- _Selected excerpt_:
There's more to it than that, but even from this simple explanation, you can see that porous absorbers do, in fact, work down to very low frequencies. They still have to be thick to be effective, but not twenty feet thick like the myth-mongers would have you believe!
Here's the real situation, in graphic forum:
This is what you get for a 30cm thick (12") porous absorber right up against a wall, for randomly incident sound:
Porous-absorber-graph-30cm-random-incidence-CRP.jpg
Not too shabby at all! According to the "quarter wave or die!" folks, that device should have no absorption at all below about 280 Hz (aprox. quarter wave for 30cm), yet the graph says something very different: it shows that at two entire octaves
below that (70 Hz.), you STILL have a coefficient of 0.7, and even way down at 40 Hz (nearly three and a half octaves below where they say it doesn't work) it is still giving you better than 0.5.
So lets go a little thicker, and make the absorber 16" thick, and this is what you get:
Porous-absorber-graph-40cm-random-incidence-CRP.jpg
The entire darn spectrum is covered! Even down at 20 Hz, you are still getting better than 0.4, and everything above about 38 Hz (the bottom end of the bass guitar) is over 0.6 coefficient, which is considered to be very usable.
For both of those graphs, I assumed typical porous absorption with a gas flow resistivity of 9,000 MKS rayls. If you went hunting for lighter stuff that has lower GFR, you could probably improve on that even more.
(Now, that's for an absorber up against the wall: move it away a bit, and things get even better...)
So, consider that a typical superchunk is 36" along the faces, and therefore about 25" thick in the middle of the diagonal, and you can appreciate why they do such a good job as bass traps. This is what a 25" thick superchunk porous absorber would get you:
Porous-absorber-graph-63cm-25-inch-superchunk-style-random-incidence-CRP.jpg
Well gosh darn my goodness gracious golly me!! It sure looks to me like that would get you a "very usable" 0.6 absorption coefficient for everything above about 33 Hz!.
So much for the "it has to be a quarter wave thick" guys, and the "porous absorption doesn't work below 100 Hz" guys....
Hangers will give you similar performance. I sometimes do superchunks in the rear corners of the room, with hangers between them, across the rest of the rear wall.
However, the danger (as I mentioned yesterday, and as you can see in the graphs), is that even though these thick things are retty good for bass, they are also incredibly good at sucking up everything else too! Even stuff that you did NOT want sucked up. For everything over 1 kHz, these guys have an absorption coefficient of practically 1. Allowing for edge diffraction, it can actually be greater than 1. But most rooms do NOT need absorption in the high end, and even the rooms that do need it, do not ever need as much as you see here. So you need to design your bass traps such that they ONLY trap bass, and reflect back most of the mids and highs.
Are hangers absorbing down to like 40Hz?
Yup. And lower. Just like porous absorbers.
And no, I wasn't aware, that membrane absorber could extend the reverberation time due to inertia.

- _Job_: Reproduce the passage on porous absorbers word for word, starting with "However, the danger" and going on through "like porous absorbers.". Work only from the passage on porous absorbers.

(Collected data)

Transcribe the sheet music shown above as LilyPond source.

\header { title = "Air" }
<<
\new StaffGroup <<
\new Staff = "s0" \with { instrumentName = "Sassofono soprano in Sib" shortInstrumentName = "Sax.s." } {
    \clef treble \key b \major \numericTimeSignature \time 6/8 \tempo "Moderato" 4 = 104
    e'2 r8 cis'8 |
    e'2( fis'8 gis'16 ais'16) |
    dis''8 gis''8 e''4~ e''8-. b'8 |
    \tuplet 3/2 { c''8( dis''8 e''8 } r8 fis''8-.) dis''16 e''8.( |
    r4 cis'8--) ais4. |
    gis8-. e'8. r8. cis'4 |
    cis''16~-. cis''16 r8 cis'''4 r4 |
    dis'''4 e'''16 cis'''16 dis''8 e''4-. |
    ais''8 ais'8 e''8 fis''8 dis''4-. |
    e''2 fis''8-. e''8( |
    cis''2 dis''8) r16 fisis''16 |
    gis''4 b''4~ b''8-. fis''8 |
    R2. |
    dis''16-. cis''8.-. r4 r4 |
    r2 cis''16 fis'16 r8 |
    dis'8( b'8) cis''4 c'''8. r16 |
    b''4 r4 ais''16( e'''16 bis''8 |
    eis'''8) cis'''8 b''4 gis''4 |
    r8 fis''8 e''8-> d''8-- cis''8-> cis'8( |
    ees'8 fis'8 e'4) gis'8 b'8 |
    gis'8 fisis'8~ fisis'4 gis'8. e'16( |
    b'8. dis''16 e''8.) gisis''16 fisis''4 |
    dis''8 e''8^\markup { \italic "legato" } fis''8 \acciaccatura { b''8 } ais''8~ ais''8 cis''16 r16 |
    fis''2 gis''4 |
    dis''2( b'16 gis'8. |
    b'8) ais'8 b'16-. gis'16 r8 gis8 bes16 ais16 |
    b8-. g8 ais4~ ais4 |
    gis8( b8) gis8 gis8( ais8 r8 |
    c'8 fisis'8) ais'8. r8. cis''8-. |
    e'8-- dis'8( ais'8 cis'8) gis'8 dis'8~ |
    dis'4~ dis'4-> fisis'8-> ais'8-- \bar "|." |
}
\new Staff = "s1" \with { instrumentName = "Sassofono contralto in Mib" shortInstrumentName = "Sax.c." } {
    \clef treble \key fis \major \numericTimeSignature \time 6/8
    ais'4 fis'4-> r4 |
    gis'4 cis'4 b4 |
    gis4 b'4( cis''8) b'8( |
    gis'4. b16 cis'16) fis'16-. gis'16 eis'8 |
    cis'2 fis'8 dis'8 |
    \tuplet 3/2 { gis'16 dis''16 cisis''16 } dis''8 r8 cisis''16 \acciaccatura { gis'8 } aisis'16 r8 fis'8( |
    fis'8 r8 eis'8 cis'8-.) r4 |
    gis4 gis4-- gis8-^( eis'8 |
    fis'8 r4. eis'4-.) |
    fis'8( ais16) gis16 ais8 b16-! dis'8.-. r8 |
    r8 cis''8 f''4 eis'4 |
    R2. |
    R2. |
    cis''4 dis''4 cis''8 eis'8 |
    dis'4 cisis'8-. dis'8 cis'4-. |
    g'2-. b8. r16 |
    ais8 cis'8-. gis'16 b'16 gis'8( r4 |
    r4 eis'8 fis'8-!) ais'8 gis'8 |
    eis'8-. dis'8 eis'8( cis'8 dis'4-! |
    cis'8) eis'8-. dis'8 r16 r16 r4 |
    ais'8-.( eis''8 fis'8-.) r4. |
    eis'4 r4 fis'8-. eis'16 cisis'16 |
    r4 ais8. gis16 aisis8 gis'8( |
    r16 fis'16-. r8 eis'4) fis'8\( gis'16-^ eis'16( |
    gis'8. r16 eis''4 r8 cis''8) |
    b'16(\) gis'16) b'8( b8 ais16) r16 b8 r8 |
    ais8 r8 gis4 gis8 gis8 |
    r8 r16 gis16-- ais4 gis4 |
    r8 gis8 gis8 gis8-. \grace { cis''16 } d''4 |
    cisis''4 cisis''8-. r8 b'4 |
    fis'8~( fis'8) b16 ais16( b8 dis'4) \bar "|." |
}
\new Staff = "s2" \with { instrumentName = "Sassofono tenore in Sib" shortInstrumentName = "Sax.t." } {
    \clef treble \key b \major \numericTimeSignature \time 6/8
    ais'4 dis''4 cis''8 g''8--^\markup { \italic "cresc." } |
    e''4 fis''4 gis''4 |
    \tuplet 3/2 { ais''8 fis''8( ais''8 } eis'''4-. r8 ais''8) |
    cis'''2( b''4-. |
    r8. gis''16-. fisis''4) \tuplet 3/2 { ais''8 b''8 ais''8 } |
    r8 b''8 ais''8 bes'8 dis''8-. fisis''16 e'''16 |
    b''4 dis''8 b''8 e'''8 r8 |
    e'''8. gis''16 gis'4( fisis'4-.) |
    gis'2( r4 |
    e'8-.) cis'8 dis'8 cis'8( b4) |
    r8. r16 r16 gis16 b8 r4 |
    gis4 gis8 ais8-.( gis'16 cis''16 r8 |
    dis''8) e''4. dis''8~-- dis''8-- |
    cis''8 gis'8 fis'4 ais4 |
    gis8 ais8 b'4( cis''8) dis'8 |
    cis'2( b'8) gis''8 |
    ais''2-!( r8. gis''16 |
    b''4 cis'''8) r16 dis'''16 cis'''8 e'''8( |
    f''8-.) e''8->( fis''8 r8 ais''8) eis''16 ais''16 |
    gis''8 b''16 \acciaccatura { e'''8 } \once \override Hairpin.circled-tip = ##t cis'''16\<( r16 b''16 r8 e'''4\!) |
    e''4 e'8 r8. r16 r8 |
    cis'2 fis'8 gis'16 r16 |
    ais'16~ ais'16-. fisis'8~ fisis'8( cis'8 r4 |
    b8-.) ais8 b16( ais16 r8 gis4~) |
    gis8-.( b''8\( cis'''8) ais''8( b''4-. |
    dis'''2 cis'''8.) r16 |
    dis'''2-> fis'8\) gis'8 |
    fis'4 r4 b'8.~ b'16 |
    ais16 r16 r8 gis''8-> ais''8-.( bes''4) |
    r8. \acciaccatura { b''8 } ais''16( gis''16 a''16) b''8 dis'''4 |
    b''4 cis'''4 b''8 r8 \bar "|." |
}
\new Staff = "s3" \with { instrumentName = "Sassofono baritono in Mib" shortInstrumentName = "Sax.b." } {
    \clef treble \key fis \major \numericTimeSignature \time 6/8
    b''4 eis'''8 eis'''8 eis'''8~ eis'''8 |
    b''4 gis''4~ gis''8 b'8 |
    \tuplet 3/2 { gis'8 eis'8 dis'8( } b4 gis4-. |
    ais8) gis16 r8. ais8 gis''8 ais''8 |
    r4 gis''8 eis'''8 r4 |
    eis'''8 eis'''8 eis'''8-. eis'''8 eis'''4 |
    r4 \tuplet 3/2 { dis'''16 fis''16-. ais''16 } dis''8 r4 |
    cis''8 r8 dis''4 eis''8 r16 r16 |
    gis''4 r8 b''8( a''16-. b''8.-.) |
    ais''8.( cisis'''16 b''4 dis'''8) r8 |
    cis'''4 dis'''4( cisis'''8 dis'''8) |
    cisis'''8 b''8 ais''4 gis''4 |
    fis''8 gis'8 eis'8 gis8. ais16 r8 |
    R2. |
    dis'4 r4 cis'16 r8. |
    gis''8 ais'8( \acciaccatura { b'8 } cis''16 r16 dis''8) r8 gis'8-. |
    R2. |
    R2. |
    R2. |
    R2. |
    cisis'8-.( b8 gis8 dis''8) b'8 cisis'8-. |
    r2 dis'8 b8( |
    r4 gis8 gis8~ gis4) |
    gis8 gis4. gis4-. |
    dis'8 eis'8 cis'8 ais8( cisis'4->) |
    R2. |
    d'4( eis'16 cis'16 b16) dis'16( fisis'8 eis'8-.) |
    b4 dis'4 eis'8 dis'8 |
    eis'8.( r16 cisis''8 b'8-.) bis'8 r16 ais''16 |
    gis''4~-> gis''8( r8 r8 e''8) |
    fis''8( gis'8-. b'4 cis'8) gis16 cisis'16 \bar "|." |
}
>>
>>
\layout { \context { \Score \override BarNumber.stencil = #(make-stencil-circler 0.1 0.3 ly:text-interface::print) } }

- _Exercise answer_:
However, the danger (as I mentioned yesterday, and as you can see in the graphs), is that even though these thick things are retty good for bass, they are also incredibly good at sucking up everything else too! Even stuff that you did NOT want sucked up. For everything over 1 kHz, these guys have an absorption coefficient of practically 1. Allowing for edge diffraction, it can actually be greater than 1. But most rooms do NOT need absorption in the high end, and even the rooms that do need it, do not ever need as much as you see here. So you need to design your bass traps such that they ONLY trap bass, and reflect back most of the mids and highs.
Are hangers absorbing down to like 40Hz?
Yup. And lower. Just like porous absorbers.